◆ **What the exercise asks**: According to the passage on market risks, which raw materials represent the largest component of the Company's variable costs of production?

◆ **Provided passage**:

The Company is exposed to market risks from changes in raw material and energy costs, interest rates, and foreign currency exchange rates.  To reduce such risks, the Company may periodically use financial instruments.  Hedging transactions are authorized and executed pursuant to policies and procedures.  Further, the Company does not buy or sell financial instruments for trading purposes.  A discussion of the Company’s accounting for derivative instruments and hedging activities is included in the Summary of Significant Accounting Policies in the Notes to Consolidated Financial Statements.

Cost and Availability of Raw Materials and Energy

Raw materials, primarily copper and brass, represent the largest component of the Company’s variable costs of production.  The cost of these materials is subject to global market fluctuations caused by factors beyond the Company’s control.  Significant increases in the cost of metal, to the extent not reflected in prices for the Company’s finished products, or the lack of availability could materially and adversely affect the Company’s business, results of operations and financial condition.

The Company occasionally enters into forward fixed-price arrangements with certain customers.  The Company may utilize futures contracts to hedge risks associated with forward fixed-price arrangements.  The Company may also utilize futures contracts to manage price risk associated with inventory.  Depending on the nature of the hedge, changes in the fair value of the futures contracts will either be offset against the change in fair value of the inventory through earnings or recognized as a component of comprehensive income and reflected in earnings upon the sale of inventory.  Periodic value fluctuations of the contracts generally offset the value fluctuations of the underlying fixed-price transactions or inventory.  At year-end, the Company held open futures contracts to purchase approximately $3.5 million of copper over the next twelve months related to fixed-price sales orders and open contracts to sell $26.9 million of copper related to inventory.

◆ **Records from a data source**:

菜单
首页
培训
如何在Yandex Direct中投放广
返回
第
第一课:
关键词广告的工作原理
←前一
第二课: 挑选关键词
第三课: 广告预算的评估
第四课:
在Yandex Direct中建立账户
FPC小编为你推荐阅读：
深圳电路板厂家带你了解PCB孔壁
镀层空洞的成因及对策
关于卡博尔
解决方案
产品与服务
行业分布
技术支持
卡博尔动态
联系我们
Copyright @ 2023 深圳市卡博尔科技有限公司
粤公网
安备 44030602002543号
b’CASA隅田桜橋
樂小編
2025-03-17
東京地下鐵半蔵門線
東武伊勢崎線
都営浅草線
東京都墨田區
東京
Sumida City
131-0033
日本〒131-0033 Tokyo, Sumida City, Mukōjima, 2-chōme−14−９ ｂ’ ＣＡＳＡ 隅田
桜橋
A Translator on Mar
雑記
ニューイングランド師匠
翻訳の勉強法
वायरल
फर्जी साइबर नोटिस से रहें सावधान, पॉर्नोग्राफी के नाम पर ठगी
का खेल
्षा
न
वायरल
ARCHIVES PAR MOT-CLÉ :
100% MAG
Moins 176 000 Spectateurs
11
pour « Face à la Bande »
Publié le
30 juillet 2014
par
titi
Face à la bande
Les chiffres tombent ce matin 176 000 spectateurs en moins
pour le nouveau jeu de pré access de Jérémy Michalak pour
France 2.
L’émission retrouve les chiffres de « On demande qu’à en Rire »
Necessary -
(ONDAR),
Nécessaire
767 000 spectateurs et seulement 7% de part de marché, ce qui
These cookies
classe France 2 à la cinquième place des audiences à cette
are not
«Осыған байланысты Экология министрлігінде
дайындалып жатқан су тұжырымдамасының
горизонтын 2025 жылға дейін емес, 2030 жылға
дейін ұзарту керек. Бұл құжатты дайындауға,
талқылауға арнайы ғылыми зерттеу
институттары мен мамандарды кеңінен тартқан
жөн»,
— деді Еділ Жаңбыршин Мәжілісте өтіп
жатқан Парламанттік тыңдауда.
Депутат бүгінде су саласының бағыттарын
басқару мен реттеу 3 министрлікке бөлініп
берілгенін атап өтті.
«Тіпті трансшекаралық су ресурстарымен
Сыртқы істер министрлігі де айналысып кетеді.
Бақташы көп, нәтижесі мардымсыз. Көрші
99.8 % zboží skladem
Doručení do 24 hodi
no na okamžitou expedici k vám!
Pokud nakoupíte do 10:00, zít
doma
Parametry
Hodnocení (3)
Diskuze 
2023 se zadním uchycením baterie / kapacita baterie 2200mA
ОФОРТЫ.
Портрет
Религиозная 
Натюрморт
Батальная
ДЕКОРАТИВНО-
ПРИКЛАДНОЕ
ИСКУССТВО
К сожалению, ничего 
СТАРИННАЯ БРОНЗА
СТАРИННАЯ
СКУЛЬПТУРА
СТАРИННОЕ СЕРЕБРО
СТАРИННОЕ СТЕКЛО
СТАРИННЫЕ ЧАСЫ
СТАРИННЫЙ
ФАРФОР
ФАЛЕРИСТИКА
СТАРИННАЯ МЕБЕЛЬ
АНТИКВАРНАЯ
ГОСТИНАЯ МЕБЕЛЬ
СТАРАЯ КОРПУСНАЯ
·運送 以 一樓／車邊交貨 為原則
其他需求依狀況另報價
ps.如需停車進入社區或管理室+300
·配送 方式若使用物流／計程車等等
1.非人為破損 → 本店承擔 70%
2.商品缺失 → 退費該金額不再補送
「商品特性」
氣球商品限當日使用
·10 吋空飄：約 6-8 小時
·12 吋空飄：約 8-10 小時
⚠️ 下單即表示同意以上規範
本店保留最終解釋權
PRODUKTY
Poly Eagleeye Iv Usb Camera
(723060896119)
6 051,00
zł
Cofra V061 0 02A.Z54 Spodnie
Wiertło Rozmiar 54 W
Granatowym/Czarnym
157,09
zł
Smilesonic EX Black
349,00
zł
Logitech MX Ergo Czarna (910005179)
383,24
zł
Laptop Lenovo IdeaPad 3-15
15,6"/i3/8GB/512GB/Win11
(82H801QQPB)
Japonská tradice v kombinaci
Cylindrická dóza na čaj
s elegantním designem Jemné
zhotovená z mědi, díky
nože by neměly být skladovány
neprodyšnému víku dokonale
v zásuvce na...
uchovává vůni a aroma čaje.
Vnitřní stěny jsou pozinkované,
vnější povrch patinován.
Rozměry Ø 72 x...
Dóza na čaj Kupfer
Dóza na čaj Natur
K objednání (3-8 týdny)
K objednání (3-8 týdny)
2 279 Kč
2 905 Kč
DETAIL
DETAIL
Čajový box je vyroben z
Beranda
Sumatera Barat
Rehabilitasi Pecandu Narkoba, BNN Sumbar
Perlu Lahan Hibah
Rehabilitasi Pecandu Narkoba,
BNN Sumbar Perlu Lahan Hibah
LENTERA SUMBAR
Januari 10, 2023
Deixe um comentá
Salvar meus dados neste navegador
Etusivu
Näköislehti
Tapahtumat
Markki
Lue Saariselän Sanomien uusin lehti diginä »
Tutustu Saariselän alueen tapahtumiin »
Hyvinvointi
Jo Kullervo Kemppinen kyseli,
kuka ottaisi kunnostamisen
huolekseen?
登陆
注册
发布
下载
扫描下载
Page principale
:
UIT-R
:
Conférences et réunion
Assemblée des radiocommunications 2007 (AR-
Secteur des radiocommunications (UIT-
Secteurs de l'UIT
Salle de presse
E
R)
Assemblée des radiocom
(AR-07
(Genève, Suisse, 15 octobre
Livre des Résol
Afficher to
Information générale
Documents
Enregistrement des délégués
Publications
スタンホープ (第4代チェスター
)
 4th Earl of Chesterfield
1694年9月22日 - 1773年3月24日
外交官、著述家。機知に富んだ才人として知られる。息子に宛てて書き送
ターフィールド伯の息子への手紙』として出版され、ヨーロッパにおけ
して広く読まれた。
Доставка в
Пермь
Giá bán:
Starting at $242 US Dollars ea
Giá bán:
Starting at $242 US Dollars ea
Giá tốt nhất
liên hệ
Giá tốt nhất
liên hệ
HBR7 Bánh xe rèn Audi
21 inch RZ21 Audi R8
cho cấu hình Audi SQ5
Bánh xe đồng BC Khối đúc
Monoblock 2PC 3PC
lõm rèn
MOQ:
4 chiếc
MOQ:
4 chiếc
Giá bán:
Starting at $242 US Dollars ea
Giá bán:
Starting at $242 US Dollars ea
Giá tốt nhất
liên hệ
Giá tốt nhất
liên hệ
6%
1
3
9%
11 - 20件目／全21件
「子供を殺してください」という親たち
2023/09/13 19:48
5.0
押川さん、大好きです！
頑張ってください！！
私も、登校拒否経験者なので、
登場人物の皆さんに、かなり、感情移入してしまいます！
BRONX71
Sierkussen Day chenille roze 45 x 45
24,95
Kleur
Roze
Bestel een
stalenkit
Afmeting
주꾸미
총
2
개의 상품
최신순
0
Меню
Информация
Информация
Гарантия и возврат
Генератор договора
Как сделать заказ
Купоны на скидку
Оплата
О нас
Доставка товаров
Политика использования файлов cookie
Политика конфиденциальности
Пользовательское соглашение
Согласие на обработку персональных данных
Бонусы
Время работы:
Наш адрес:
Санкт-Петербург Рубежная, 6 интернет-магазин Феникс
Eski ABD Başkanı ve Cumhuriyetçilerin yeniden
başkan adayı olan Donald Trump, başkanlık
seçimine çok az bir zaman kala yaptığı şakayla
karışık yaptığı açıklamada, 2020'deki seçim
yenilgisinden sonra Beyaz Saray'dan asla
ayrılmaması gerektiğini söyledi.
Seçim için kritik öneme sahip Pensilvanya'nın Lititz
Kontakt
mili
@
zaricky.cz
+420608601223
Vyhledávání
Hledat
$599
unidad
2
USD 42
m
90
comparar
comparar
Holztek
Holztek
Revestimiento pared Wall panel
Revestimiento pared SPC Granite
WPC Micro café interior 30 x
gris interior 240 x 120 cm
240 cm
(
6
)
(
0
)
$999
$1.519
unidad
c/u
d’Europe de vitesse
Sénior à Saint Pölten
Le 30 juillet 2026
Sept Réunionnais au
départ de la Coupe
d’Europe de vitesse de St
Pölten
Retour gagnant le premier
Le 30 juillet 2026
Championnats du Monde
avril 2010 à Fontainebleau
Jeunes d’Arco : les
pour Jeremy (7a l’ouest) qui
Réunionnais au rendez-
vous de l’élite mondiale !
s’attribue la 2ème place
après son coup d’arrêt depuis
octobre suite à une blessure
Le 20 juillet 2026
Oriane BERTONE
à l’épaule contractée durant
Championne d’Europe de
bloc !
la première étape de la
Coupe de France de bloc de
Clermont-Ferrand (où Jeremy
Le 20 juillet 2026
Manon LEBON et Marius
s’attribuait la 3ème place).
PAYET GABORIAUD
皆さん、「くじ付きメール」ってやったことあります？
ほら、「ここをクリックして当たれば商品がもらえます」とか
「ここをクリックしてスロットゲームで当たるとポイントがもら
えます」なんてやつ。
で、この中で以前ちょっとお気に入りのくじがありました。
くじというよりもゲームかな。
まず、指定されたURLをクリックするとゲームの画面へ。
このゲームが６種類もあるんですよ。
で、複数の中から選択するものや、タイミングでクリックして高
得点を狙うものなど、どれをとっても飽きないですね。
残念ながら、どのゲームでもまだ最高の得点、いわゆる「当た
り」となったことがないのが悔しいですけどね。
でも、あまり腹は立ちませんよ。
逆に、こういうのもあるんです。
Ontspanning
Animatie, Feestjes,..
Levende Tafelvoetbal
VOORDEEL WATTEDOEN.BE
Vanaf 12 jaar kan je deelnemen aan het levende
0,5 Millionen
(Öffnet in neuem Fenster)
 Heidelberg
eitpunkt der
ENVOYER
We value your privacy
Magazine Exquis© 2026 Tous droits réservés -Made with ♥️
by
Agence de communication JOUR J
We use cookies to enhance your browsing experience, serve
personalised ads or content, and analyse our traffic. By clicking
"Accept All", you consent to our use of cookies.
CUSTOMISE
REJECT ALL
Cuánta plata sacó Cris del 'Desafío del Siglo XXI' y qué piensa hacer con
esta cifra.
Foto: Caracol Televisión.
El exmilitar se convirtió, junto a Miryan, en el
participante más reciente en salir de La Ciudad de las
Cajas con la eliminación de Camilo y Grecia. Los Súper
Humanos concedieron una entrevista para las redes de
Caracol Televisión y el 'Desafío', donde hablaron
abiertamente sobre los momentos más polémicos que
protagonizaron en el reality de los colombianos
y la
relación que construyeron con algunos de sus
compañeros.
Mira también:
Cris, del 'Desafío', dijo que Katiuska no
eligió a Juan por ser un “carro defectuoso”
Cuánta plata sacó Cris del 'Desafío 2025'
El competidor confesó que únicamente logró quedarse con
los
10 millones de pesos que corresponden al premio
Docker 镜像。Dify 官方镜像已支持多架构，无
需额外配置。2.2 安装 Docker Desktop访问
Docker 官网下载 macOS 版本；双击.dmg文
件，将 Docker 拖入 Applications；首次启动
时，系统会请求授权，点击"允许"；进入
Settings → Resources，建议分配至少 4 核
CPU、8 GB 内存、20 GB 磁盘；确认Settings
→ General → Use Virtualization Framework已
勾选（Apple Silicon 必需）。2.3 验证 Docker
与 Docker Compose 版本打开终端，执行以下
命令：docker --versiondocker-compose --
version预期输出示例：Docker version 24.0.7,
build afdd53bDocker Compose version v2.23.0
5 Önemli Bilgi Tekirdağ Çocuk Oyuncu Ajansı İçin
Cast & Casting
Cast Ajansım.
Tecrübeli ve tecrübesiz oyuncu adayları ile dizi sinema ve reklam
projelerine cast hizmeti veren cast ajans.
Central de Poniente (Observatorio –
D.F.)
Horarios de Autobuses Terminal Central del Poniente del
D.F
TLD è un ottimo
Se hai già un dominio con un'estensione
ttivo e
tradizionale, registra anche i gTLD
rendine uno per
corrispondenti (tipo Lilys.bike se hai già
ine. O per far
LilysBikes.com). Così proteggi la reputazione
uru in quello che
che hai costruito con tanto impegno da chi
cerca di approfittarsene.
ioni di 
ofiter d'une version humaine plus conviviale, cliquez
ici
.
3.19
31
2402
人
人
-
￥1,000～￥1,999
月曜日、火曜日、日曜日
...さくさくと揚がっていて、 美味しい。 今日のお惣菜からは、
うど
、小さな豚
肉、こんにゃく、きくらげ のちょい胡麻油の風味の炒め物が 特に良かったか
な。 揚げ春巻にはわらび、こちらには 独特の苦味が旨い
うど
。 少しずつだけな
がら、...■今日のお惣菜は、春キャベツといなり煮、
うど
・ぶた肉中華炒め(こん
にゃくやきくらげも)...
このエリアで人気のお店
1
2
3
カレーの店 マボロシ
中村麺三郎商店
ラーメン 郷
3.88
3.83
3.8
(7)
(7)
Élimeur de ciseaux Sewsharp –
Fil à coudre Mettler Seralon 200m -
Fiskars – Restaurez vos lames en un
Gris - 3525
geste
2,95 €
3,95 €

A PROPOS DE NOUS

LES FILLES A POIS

◆ **Exercise output**: Copper and brass.